Peintre et sculpteur d’une radicalité rare, il n’a cessé de faire de son œuvre un acte de liberté, arraché aux fractures de l’histoire européenne. Né en 1938 en Allemagne, il porta toute sa vie la mémoire d’un continent brisé, et fit de cette mémoire la source de sa création.
Formé entre Berlin-Est et Berlin-Ouest, Georg Baselitz choisit très tôt la dissidence esthétique. Refusant les orthodoxies, il s’écarta des courants dominants pour inventer un langage propre, nourri de tensions, d’héritages fragmentés et d’une quête incessante de l’origine.
En 1969, son geste décisif — peindre à l’envers — bouleversa durablement le regard, libérant la peinture de l’emprise de la représentation pour en révéler la force primitive. Figures blessées, paysages retournés, sculptures taillées dans le bois brut : toute son œuvre témoigne d’une volonté de recommencer, de creuser. Sculpteur autant que peintre, il contribua à refonder la peinture européenne d’après-guerre.
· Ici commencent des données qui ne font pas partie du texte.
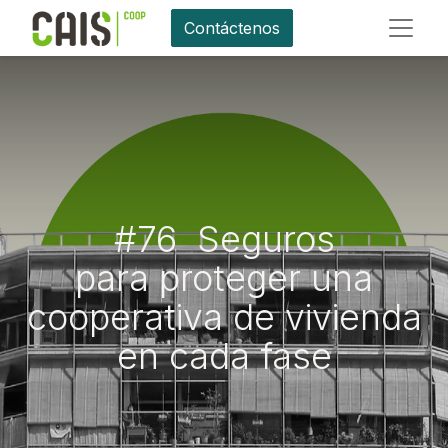
Contáctenos
#76 Seguros
para proteger una
cooperativa de vivienda
en cada fase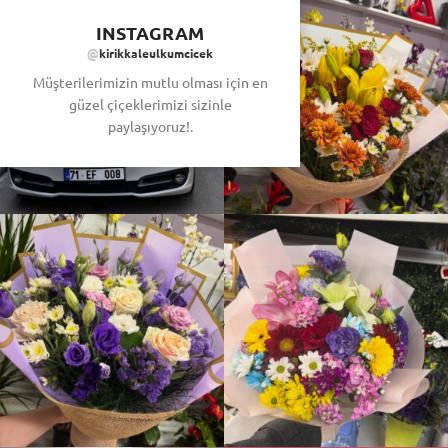
INSTAGRAM
@
kirikkaleulkumcicek
Müşterilerimizin mutlu olması için en
güzel çiçeklerimizi sizinle
paylaşıyoruz!.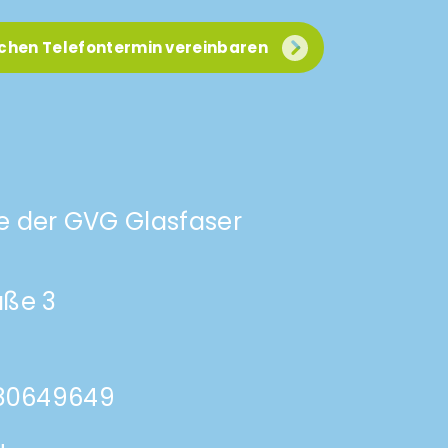
ichen Telefontermin vereinbaren
e der GVG Glasfaser
aße 3
 80649649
La France et ses artistes entretenaient avec Georg Baselitz un dialogue profond et fidèle. Son admission, en octobre 2021, à l’Académie des beaux-arts en qualité de membre associé étranger, consacrait ce lien et saluait l’ampleur d’une œuvre qui dépasse les frontières.
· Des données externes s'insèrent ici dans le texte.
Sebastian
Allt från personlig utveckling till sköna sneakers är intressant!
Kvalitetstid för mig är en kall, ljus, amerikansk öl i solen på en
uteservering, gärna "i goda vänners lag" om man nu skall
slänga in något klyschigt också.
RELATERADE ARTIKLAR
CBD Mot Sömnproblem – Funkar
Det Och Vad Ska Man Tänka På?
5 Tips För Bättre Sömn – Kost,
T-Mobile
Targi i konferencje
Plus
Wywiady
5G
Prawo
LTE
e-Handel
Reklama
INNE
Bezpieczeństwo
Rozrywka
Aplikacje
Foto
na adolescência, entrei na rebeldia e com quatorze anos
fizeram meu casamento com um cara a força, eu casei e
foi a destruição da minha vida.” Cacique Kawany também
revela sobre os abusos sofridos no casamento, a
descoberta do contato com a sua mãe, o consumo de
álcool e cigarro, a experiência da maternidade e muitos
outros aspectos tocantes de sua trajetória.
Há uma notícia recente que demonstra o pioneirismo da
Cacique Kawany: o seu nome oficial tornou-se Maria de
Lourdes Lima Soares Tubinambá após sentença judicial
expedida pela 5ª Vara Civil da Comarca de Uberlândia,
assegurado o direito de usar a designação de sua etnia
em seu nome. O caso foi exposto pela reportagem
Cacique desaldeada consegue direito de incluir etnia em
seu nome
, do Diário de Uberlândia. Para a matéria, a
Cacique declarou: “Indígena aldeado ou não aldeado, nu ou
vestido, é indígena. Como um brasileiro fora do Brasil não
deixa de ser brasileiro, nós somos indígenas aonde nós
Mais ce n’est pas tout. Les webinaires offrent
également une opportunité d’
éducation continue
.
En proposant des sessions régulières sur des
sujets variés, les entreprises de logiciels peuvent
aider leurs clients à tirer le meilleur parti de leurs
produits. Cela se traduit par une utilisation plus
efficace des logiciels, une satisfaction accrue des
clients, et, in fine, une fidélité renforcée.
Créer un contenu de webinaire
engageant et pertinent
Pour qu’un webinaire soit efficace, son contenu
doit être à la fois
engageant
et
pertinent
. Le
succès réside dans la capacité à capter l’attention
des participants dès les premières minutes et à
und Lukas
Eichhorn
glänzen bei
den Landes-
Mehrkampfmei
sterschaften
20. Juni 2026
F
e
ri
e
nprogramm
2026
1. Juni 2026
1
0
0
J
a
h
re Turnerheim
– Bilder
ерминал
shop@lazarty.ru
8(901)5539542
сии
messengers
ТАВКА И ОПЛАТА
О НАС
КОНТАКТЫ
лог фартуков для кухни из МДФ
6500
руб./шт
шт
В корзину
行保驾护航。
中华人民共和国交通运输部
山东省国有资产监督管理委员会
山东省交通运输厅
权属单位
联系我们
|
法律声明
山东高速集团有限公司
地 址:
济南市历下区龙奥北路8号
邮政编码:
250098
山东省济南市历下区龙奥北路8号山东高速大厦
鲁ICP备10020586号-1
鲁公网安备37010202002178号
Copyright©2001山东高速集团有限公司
J’adresse à sa famille, à ses proches, ainsi qu’à toutes celles et tous ceux que ses créations ont un jour bouleversés, mes condoléances les plus sincères. Avec sa disparition, l’Europe perd un artiste qui n’a jamais cessé de chercher, d’interroger et de créer, et dont l’œuvre continuera de nous questionner, avec force et vérité.